%%
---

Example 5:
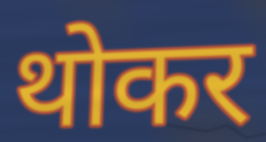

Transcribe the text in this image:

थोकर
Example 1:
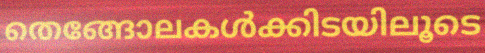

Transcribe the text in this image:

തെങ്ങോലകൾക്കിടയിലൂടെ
%%
%%
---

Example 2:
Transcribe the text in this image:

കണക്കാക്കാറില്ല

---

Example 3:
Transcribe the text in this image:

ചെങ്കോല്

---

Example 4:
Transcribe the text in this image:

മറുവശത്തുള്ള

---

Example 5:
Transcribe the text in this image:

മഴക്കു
%%
Problem: Every line above in which the word "Example" occurs is to be copied.

Task result:
Example 5:
Example 1:
Example 2:
Example 3:
Example 4:
Example 5:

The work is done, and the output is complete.